> [Required task] In the text on old HTML tags, which version of HTML introduced the div tag?

> [Extracted text]
----------
I really don't advise you to use neither of those approaches. They are both
really bad if you want to ensure that your page works everywhere. This part of
HTML has not aged well!
This old alternative to \<CODE> is a little bit like \<PRE>. I actually don't
know it's purpose as all 3 tags were present at the time of HTML 2.0.
It may be the case that all 3 of them were widely used beforehand and because
HTML 2.0 was meant to bring together all the standards that came before, it was
decided to keep it for compatibility reasons.
There is also \<LISTING> that I've seen somewhere used. Now that I need to find
docs to it, it's all gone. And we also have \<PLAINTEXT>. So there are 5 tags
in total that serve similar purpose. I'm lost.
From w3schools:
compact - Specifies that the list should render smaller than normal
Available for all list elements. Not supported anyway.
Oh it's just another tag that confirms that semantic HTML was a thing before
all those new \<main> \<content> \<nav> additions. You know what? \<div>
wasn't even a thing at this time. It was introduced in HTML 3.
So yeah. If you were to write an address, you write it in this tag. Still
widely supported and not deprecated at all. It gives you nothing in return.
Browser will apply italics to it. I would consider using it best practice.
There are few weird things about forms. I've already described that handling
them is optional feature.
The other feature is that we can leverage different encoding type then
`multipart/form-data` and `application/x-www-form-urlencoded`. We will wait
until HTML 5 comes out until we're given any other encoding type.
What somewhat strikes me is the in a example given by the authors.
----------
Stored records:
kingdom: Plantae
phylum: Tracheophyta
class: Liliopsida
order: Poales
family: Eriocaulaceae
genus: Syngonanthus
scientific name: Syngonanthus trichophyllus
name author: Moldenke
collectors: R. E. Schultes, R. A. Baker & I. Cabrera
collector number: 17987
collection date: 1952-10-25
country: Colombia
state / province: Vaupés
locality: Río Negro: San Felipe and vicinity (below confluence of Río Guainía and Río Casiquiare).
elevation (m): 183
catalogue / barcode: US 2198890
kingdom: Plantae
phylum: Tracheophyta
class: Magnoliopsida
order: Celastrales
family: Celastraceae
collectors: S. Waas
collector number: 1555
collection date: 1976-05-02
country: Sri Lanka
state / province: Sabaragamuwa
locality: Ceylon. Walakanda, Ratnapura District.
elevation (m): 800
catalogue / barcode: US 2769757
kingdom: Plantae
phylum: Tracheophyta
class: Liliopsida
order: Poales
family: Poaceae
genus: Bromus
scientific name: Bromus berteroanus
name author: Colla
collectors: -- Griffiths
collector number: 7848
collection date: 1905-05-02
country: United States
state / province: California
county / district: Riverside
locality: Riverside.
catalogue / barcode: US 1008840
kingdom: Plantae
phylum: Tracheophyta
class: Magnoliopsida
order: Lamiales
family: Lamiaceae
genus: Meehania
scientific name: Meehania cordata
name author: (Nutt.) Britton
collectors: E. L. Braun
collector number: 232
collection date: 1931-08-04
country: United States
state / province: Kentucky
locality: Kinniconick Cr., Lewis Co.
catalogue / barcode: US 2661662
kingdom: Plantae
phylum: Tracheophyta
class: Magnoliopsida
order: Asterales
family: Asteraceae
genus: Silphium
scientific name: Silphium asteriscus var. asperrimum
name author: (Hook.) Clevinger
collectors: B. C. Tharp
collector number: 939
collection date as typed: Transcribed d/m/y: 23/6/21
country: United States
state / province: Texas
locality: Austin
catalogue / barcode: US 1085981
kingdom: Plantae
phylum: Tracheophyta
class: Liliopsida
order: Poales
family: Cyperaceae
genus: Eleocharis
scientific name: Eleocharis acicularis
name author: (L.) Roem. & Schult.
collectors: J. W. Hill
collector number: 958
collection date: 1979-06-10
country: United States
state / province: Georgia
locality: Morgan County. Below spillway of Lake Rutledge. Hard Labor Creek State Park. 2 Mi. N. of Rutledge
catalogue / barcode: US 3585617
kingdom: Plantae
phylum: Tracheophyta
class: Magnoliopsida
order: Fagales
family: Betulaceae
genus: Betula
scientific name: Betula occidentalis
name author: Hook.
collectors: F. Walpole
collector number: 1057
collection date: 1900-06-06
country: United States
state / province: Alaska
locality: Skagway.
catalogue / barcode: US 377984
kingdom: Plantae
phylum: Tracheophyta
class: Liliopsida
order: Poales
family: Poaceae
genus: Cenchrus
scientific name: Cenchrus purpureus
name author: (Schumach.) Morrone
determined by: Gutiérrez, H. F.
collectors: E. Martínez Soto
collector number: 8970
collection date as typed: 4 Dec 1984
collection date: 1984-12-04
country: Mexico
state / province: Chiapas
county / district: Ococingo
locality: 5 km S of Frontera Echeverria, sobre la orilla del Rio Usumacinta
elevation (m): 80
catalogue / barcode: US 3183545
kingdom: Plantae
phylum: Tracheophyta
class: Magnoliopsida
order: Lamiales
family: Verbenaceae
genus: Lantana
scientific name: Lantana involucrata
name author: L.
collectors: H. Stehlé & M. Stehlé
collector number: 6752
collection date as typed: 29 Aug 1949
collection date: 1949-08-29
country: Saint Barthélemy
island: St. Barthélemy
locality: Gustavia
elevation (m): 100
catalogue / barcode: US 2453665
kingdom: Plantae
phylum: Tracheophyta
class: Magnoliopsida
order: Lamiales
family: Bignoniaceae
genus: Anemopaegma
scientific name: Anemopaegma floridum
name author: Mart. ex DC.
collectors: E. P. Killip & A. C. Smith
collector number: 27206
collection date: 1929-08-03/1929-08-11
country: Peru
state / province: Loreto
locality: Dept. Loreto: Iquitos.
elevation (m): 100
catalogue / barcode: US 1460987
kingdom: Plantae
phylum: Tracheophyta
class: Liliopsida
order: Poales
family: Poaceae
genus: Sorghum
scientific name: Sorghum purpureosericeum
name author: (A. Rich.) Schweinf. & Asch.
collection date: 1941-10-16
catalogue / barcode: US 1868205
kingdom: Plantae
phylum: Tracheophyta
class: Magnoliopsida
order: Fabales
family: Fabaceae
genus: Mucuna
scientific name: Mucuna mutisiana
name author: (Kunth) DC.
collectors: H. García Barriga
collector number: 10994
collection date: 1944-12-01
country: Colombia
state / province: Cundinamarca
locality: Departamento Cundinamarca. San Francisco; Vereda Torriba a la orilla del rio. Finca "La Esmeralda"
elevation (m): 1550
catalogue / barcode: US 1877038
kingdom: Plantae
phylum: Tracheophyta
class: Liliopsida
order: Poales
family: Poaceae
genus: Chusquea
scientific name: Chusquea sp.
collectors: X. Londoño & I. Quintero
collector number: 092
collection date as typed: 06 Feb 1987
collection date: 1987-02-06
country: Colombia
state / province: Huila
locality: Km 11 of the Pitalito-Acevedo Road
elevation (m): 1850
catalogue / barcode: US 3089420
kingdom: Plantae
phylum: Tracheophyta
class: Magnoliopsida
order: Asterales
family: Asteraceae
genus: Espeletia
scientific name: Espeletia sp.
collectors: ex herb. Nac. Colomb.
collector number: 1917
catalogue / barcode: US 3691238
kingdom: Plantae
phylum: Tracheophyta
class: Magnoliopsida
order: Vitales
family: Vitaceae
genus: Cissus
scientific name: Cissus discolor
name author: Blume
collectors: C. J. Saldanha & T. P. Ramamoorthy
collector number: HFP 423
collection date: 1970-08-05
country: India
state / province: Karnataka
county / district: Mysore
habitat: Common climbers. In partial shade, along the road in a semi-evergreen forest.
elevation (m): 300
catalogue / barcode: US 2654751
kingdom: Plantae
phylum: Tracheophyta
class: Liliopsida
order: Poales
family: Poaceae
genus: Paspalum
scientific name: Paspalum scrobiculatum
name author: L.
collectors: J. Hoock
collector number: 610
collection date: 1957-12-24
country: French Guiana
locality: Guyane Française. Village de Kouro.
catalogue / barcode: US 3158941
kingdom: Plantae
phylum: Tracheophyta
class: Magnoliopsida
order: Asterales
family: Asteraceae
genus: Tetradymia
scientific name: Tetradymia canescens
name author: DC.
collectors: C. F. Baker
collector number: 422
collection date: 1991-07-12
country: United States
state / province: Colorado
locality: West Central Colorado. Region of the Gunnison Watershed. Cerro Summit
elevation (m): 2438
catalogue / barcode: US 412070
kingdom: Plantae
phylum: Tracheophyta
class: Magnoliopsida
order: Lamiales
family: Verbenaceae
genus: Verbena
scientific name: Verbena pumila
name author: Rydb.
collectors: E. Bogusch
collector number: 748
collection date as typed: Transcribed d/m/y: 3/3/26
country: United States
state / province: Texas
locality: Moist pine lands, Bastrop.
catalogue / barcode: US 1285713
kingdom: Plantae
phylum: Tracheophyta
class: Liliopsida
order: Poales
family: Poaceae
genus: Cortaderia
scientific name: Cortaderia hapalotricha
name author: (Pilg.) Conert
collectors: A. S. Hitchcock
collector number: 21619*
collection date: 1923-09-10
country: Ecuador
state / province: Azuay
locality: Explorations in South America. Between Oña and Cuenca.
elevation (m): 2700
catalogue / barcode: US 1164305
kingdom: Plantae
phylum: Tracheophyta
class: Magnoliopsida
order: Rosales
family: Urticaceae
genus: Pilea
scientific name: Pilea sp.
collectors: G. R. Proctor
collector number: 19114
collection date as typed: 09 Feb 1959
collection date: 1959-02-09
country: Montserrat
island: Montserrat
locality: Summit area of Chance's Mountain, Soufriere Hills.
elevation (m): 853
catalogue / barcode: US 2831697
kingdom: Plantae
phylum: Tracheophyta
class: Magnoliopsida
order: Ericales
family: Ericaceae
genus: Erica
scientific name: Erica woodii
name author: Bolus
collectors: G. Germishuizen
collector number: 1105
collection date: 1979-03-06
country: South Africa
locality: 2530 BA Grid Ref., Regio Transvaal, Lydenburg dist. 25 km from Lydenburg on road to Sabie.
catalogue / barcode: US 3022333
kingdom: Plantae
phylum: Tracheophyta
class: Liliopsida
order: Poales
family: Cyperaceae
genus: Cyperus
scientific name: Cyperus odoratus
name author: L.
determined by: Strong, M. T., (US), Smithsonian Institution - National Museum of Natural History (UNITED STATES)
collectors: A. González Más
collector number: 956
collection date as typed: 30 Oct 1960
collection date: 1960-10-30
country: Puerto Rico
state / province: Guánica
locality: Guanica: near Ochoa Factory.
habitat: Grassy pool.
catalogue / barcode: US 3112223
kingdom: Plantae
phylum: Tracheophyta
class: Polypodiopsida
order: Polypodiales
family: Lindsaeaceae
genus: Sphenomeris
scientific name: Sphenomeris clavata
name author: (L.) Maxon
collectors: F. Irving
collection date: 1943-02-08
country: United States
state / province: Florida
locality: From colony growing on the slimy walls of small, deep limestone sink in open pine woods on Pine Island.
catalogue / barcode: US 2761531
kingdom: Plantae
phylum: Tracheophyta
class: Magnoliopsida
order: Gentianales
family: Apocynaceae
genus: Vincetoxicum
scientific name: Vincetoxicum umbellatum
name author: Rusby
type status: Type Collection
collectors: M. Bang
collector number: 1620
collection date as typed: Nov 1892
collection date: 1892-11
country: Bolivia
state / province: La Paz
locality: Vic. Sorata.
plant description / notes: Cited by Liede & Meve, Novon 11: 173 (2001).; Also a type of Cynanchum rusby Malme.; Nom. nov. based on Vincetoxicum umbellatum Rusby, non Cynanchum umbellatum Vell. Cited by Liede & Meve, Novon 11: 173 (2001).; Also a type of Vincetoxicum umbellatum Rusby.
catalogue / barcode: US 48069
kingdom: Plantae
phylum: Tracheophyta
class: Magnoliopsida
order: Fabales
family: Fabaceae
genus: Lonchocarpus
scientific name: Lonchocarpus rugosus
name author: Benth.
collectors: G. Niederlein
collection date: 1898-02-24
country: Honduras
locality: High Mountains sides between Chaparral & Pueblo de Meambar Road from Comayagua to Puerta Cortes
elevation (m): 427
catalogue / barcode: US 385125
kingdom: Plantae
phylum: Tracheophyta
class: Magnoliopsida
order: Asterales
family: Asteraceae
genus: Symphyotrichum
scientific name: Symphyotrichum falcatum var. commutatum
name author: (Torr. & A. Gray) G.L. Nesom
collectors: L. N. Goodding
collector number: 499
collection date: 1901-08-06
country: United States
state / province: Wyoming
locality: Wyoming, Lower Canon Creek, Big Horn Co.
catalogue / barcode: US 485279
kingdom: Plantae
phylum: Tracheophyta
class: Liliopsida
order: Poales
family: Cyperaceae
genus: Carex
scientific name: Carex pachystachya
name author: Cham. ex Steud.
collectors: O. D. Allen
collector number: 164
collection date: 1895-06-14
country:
----------
> [Solution for this problem] HTML 3.